There was a blob of leftover paint (Cobalt Violet) on my palette from yesterday’s crocuses which got mixed into today’s wash for cast shadows and again to darken the sides of the tangerine that were facing away from the light. I can see why artists might like this pigment. The properties that I find so odd (pale, pasty, gummy), if used at the right time, can work to your advantage. For example, when painting yellow in shadow I always darken the paint with its complement, which is purple. Usually I use the tiniest dot of Thalo Purple, but since that’s such a strong colour you have to be very careful not to add too much. Instead it might be worth it to experiment with this Cobalt Violet which I am fairly certain would not overpower the yellow. I think it will take a few more trials though, before I decide if this will be a permanent addition to my palette.
Cobalt Violet is a new addition to my palette but one that I am not quite used to. It has a very strange consistency. More like a paste than a paint. I mixed it with Cobalt Blue to get the crocus colour, and that worked out well but I can’t think of another pigment that has the same properties as this. It’s a beautiful colour and one that I could quickly get accustomed to for shadow mixes. If you use it, I’d like to hear if you have had the same experience as me. The brand is Winsor & Newton.
When I’m sketching in an industrial area I’m a bit reluctant to get out of my car, especially on a quiet Sunday when no one is around, so today I painted in my car.

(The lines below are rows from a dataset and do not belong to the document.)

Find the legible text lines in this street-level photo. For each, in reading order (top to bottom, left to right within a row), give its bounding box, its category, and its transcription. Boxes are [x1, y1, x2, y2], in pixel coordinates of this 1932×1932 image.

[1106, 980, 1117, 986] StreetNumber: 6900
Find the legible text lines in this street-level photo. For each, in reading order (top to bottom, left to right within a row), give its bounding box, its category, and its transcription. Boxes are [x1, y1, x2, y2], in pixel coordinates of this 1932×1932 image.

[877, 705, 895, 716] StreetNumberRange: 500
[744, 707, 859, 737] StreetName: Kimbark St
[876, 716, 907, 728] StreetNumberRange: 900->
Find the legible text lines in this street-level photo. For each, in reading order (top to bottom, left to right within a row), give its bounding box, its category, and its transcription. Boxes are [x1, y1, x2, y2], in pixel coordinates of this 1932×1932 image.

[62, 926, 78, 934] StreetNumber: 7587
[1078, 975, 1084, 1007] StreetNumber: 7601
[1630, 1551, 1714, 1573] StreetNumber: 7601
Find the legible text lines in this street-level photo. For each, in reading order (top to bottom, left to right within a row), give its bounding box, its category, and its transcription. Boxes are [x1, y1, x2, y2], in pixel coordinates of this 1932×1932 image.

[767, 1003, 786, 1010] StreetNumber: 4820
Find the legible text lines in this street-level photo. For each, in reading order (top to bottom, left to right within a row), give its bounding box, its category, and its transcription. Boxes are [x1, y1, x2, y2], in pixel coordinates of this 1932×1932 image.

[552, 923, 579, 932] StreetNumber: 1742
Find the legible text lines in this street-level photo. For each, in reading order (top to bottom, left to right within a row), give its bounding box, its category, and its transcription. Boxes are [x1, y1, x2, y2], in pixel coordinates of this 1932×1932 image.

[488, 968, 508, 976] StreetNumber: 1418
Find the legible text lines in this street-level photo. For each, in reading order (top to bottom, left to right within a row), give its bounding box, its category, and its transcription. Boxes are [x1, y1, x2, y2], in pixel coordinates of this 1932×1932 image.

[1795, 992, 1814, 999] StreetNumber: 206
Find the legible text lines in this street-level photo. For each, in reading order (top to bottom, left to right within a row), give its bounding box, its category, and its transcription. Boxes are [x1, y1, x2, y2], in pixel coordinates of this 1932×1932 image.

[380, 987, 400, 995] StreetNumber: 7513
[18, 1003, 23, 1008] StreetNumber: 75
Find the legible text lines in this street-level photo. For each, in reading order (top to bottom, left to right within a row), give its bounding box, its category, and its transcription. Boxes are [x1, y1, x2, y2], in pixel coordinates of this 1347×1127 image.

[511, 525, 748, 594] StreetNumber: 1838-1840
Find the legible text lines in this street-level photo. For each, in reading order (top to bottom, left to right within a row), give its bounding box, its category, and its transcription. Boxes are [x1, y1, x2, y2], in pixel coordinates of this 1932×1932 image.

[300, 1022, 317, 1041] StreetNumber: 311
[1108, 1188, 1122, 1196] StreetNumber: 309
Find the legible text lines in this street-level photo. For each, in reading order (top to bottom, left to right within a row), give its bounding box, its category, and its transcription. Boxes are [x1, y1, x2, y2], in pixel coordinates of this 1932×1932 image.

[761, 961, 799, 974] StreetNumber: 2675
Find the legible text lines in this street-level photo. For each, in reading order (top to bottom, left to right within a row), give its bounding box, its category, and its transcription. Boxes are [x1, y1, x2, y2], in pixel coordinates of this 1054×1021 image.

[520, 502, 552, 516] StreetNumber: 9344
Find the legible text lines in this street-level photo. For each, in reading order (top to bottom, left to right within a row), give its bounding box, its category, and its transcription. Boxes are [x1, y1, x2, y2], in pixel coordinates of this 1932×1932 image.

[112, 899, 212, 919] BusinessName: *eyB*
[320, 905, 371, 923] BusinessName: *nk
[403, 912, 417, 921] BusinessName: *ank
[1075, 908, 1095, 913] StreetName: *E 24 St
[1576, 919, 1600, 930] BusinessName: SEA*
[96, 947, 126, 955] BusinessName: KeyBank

I don’t remember exactly how this happened but at one point my car started to roll forward into a ditch. With paintbrush in hand and watercolour block on my lap, I had a moment of panic. But reflexes kicked in and I dropped the brush, grabbed the hand brake and stopped the roll before the point of no return.
A few days ago someone sent me a link to a really informative comparison of drawing pens by illustrator H Locke on the Jackson’s art supply site in the UK. If you love trying out different types of pens you might find this interesting too. It also reminded me that I haven’t used my Pentel Brush pen in some time (that’s one of the pens that was tested) so I used it today (along with a Pitt Artist Pen) when I had a bit of spare time at the museum just before they politely asked me to leave at closing time. There’s a great view and a comfortable bench facing the backs of the buildings on Sherbrooke Street.
People always ask me how I find the time to do a sketch every day. Sometimes I take a lot of time to complete a painting (or ruin several before I post anything!) and other days I just spend a few minutes doing something quick, like a pencil sketch of my dog. There are also days when I stop what I am doing for a time (like garden cleanup today) and draw my activity. What’s important for me is that I draw everyday. In a great online interview with my friend Marc Holmes he says basically the same thing. He keeps a sketchbook in his bag and draws wherever he is. I guess for both of us the advice is the same. Just get out there and draw!
This was a weird experiment to see if I could make a painting from two types of solid forms whose natures are so inherently different — hunks of crystal ice blocks and massive rocks. Transparent versus opaque. Dark versus light. Cool versus warm. I painted this on location, in full sun, which is not ideal but since this phenomena may not occur again any time soon I had to get out there and attack it. Painted on Arches Rough 140 lb paper, 11″ x 15″.
Two days ago I was looking for a good location to sketch the cracking ice on Lac St. Louis but when I got down to the shore, to my great disappointment, it was all gone. Today a friend emailed me a few photos of where the ice had ended up, so I made my way there this afternoon. I don’t know if this happens every year or if this was a freak occurrence, but for a good distance the ice was piled up along the waterfront in Dorval and people were gathering to take photos or just to gawk. With some of the chunks at least a foot thick and four feet across, I can only imagine what the sound must have been when this happened. I found a bench to set up on because there was no place close by to park and sketch from the shelter of my car, but with the wind blowing icy gusts on my palette (and my face) I had to pack up after about 30 minutes and finish the last details in the warmth of my house. I have never sketched outdoors in a colder situation than this, but I have also never sketched a scene as brilliantly gorgeous as this either.
Alice is the perfect model. She holds her pose for a long time, her hourly rate is quite reasonable and she needs no breaks for food or a smoke.
With the warm weather today, I thought it might be a good time to try out my new plein air easel (shown below). I went down to the lake hoping to see the ice starting to crack, but with the sudden heat it was almost all gone! I found a bit of it trapped in between the docks at the yacht club but even in the short time that I was painting the mini-icebergs were starting to sink. The easel is one I’ve been coveting for a long time. It’s the Eric Michaels Plein Air Pro, purchased in advance of my workshops out west. It’s light, fits into a carry on/backpack and takes about 8 seconds to set up.
My intent was to take some photos at the opening of the LAA group show on Friday night but it was pretty busy and I never got around to it. Instead I did a sketch of the venue today. Fritz Farm is a great old house, built in 1910, and perfect for the exhibition. As I was sketching it, it occurred to me that this was the first time in five months that I’ve painted bare ground. Except for a few patches in shady spots, the snow is mostly gone, and with a weather forecast of 24°C tomorrow, that might be it until next year.